I wrote multiple times a year ago that privacy would continue to be suppressed regardless of administration.

It is.

Reply to this note

Please Login to reply.

Discussion

Lyn, what are your thoughts on Monero?

Is there a market solution for it? There seems to be from my perspective. Privacy is how you can remove counter party from markets, thus reducing risk. Not a guarenteed to be profitable but I think incentives can align where it's mutually beneficial for both parties to selectively reveal things while still having understood contractual agreements. Crytography is offering a way to structure businesses with very auditable but private books.

The market isn't driving or it would be free. I think you are right that there is a sly and roundabout way to embed more cryptography into the system, by playing on its incentives, as Bitcoin already does.
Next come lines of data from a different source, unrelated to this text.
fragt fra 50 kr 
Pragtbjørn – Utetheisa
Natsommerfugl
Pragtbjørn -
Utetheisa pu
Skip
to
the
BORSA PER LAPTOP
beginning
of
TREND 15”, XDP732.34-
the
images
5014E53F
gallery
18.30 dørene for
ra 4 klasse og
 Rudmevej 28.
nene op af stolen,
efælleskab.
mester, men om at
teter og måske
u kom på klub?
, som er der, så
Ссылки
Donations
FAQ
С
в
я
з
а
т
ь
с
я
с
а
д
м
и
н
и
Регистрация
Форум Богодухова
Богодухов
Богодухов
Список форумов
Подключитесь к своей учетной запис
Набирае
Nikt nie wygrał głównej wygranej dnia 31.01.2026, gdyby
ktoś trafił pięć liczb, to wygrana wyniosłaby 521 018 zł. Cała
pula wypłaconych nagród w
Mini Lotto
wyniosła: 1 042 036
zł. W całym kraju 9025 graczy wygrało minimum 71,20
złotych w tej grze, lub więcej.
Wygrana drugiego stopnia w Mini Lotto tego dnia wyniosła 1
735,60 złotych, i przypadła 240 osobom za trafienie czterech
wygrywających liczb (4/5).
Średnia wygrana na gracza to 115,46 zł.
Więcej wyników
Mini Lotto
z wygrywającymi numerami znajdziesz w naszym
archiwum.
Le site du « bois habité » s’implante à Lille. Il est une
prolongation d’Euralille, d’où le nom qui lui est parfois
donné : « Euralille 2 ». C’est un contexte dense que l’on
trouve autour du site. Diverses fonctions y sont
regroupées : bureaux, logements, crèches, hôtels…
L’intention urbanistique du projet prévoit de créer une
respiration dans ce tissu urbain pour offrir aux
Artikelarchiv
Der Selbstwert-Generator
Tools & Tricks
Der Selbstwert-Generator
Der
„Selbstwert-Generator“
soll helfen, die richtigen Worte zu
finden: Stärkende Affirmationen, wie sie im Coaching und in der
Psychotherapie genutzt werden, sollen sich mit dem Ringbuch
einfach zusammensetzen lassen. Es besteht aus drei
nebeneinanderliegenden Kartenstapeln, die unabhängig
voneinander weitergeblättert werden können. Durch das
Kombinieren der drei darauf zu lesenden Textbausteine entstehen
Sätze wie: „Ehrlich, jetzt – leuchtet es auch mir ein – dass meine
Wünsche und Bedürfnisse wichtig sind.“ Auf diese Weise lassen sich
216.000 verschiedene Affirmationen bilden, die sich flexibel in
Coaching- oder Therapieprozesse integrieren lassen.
I think security is actually the greatest open opportunity there.

But the control grid is built on things that cryptography fundamentally threatens. Lying, stealing, cheating and slavery are not byproducts. They are it's very substrate.

From clipper chips to PQ migration, the pervasive deepest logic of system will always be anti-crypto at its core. It will only allow it grudgingly, in limited domains and it will always be attacking it at the same time.

Fiat is inherently anti-rreality. Cryptography is reality's enforcement arm.

The system has conflicting incentives that can be exploited to make limited progress, but we have to remember that full adoption of cryptography is an existential threat to the system. Privacy, security and freedom are antithetical to its very existence.

The crypto wars will be fought to the end.

Privacy gets hammered no matter who’s in charge… HODL your keys, not your trust.

You did and it will always be safe position to take. The modern state is a feature of fiat, not the other way around.

(I think you may define fiat more narrowly and commodity money more broadly than I am here. I'd argue for a broader definition that encompasses all lending at interest and seniorage.)